**DOCUMENT SEGMENT**:
---*---
3. You should be clear that you really do have a tobit problem and not
one analogous to a logit or probit problem.

We see on this list examples in which -tobit- or -intreg- is being
applied to problems in which responses outside an interval [a, b] are
impossible in principle. The arguments from at least some of us are
that that kind of problem is usually much better treated as a logit or
probit or beta regression problem. (Clearly any [a, b] can be scaled
to [0, 1].)

You are repeating your question on whether you can pretend that your
problem is a standard regression problem and want to be told "right or
wrong". Who can tell? Perhaps it would be a decent approximation;
perhaps it would be lousy. We don't have your data to try it out. But
my view is that if you have a bounded response, you should be
respectful of those bounds in all your analysis. I wouldn't be
impressed at that kind of treatment if I were a reviewer of your paper
(examiner of your thesis, whatever).

Nick

(I am deliberately avoiding "censored" or "truncated" as terms of art,
partly because of the first point I made.)

On Fri, Oct 19, 2012 at 10:48 AM, Timo Beck <timoworldwide@gmx.de> wrote:
> Dear Nick and Jay,
>
> Thank you for your help.
>
> @ Nick: I already checked cases for clear outliers, e.g., implausible values (and also simulated different versions). Further I used logarithmic transformation for specific variables which also helped. Still I wanted to use some "established" method for a further check (not for the main analysis, but rather as a robustness check). Not sure, what you mean by number 3) though.
---*---
**ACTION ITEM A**: Which kinds of regression does the message say a problem with responses bounded by an interval is usually better treated as?
**ACTION ITEM B**: Can you copy the message word for word, from "On Fri, Oct" to "number 3) though."?
Rely on the message alone.

Stored data
---*---
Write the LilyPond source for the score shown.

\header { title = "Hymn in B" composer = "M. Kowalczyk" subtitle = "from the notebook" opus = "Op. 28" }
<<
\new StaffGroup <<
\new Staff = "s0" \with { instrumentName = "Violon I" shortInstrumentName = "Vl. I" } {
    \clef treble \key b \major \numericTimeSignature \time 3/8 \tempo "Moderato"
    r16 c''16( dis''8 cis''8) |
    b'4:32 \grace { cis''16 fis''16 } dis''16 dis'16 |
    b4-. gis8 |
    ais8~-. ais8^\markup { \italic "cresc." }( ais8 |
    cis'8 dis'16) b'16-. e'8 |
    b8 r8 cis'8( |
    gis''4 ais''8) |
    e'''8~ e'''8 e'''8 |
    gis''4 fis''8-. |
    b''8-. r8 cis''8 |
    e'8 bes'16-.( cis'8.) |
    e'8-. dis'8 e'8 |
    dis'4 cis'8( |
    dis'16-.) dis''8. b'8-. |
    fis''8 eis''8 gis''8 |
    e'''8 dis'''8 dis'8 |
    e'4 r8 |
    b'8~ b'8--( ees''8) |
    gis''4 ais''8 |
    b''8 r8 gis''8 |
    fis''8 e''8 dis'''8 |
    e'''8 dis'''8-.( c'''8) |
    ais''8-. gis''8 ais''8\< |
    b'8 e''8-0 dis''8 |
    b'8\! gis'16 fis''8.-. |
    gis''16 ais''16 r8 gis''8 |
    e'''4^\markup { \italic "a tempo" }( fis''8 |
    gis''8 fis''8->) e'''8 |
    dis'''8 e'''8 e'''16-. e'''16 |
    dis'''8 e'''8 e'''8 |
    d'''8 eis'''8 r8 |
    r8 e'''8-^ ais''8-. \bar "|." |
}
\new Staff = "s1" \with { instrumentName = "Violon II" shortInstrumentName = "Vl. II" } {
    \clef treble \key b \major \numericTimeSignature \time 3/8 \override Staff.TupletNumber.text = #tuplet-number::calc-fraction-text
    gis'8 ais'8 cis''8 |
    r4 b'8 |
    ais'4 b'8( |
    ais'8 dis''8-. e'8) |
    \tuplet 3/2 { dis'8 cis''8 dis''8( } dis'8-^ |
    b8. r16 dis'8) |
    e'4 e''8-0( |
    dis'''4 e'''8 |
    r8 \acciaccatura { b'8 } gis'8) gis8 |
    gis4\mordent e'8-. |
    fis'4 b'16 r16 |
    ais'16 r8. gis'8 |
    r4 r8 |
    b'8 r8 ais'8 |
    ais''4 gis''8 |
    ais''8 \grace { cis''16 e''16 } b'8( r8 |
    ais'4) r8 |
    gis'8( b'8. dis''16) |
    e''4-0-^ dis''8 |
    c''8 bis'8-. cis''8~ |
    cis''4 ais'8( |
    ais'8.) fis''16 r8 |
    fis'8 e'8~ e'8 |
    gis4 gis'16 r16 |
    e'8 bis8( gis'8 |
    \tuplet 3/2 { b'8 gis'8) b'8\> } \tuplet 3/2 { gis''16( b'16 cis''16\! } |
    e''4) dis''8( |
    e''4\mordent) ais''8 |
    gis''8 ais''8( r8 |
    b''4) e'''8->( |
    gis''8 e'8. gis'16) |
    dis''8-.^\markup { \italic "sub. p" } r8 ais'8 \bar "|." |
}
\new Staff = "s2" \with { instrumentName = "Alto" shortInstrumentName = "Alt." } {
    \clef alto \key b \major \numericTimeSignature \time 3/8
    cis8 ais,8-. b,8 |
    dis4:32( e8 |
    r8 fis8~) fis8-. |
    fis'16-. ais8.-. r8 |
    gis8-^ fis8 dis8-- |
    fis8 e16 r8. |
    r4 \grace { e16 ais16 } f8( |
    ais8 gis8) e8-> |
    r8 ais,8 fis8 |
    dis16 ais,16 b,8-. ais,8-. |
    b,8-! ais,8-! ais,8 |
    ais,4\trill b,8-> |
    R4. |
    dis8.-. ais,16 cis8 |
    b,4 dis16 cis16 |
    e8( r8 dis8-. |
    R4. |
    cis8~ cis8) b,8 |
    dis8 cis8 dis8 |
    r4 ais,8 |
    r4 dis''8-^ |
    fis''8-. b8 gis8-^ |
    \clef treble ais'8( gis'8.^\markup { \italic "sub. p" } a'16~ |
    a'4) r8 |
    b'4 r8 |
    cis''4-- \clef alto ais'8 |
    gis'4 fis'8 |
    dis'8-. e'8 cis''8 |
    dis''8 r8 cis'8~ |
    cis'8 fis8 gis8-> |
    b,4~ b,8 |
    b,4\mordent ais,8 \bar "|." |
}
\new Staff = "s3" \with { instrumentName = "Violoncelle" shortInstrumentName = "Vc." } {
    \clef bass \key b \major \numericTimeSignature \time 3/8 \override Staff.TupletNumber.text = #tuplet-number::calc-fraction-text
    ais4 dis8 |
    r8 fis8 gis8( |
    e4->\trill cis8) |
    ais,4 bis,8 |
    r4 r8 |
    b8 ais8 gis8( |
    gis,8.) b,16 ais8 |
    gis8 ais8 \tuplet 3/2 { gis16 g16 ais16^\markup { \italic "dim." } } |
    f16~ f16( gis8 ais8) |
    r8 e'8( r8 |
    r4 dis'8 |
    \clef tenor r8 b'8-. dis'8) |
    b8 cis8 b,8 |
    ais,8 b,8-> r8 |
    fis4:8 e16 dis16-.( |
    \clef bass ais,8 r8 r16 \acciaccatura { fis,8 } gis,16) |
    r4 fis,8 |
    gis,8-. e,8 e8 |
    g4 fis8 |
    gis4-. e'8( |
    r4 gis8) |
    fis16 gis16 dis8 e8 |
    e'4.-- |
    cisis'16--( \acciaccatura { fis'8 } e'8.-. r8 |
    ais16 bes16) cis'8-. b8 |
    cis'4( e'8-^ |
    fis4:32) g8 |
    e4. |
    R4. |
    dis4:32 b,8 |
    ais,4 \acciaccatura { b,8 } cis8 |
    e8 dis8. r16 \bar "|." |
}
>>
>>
---*---
**YOUR SOLUTION A**: Logit, probit and beta regression.

**YOUR SOLUTION B**:
On Fri, Oct 19, 2012 at 10:48 AM, Timo Beck <timoworldwide@gmx.de> wrote:
> Dear Nick and Jay,
>
> Thank you for your help.
>
> @ Nick: I already checked cases for clear outliers, e.g., implausible values (and also simulated different versions). Further I used logarithmic transformation for specific variables which also helped. Still I wanted to use some "established" method for a further check (not for the main analysis, but rather as a robustness check). Not sure, what you mean by number 3) though.